How to complete this task:
Output range, inclusive: from the line containing "left shoulder: (19, 101)" to the line containing "right wrist: (4, 126)". Restate those lines from the data below word for word and only those.
^^^^
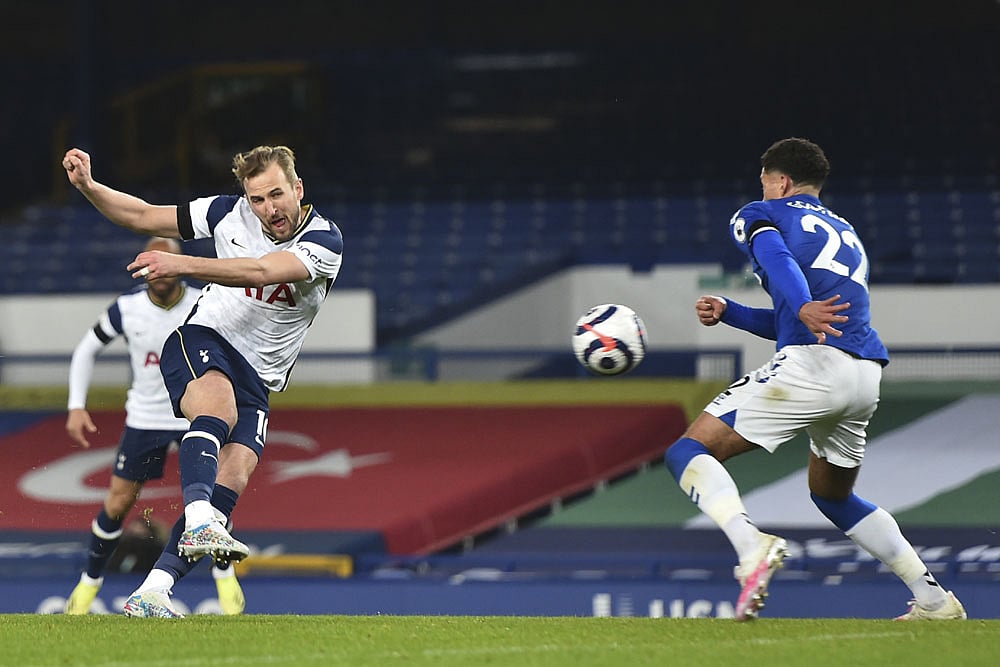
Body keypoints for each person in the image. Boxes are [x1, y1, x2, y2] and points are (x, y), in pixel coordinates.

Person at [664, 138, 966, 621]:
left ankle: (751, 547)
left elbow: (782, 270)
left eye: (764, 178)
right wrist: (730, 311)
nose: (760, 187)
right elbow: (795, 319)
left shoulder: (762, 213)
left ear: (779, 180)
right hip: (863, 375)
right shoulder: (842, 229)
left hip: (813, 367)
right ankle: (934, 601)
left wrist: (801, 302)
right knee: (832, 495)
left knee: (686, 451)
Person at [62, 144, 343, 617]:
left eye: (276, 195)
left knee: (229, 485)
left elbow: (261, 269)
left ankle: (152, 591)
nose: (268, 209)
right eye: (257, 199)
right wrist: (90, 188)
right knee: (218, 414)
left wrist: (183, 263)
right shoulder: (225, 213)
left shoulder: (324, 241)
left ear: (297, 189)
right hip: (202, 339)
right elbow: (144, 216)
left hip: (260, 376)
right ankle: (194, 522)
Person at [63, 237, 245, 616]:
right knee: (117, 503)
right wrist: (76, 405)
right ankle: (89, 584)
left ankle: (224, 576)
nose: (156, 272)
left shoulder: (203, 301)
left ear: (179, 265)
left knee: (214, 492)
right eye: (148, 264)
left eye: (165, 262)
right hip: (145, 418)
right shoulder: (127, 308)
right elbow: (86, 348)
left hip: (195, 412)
^^^^
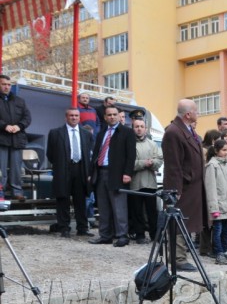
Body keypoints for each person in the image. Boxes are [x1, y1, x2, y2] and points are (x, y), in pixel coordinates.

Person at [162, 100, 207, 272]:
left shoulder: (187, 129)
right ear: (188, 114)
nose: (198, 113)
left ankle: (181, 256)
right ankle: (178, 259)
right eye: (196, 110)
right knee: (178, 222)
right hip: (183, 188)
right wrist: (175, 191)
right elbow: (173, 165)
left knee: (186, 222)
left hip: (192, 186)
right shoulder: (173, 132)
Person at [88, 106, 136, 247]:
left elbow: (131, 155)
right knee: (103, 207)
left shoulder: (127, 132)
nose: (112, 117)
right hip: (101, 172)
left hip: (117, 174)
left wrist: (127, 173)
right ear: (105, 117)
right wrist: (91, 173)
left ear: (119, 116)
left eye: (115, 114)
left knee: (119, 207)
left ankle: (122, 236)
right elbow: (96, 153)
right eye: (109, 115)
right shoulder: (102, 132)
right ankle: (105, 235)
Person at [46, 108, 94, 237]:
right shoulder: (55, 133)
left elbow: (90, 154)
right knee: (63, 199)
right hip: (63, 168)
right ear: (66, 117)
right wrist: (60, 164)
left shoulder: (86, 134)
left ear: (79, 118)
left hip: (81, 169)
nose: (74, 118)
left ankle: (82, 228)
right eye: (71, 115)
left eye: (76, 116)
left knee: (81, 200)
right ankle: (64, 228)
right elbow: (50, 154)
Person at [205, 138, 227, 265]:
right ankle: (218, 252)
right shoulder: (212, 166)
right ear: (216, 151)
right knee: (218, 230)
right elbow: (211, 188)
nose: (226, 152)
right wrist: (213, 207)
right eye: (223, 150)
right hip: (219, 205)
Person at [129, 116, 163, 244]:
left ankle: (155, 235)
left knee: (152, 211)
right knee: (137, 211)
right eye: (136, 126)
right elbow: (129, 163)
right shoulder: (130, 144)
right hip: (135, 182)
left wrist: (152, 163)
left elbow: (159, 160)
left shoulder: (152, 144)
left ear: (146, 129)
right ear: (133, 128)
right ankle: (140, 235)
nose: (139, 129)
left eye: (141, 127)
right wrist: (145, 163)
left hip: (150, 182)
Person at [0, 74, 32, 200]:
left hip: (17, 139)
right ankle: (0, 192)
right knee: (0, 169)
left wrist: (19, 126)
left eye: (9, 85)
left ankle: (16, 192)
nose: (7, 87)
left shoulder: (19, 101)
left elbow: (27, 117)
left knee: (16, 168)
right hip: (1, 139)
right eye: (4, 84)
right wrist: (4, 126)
^^^^
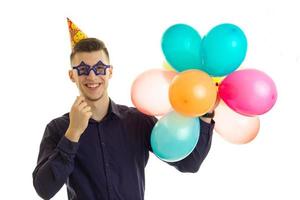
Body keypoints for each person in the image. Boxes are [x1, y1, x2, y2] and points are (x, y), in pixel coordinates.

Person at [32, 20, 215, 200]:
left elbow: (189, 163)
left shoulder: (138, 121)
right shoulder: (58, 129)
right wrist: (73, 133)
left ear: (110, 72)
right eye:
^^^^
Response for this exercise:
left shoulder: (19, 101)
left elbow: (27, 117)
left knee: (16, 168)
right hip: (1, 139)
right eye: (4, 84)
right wrist: (4, 126)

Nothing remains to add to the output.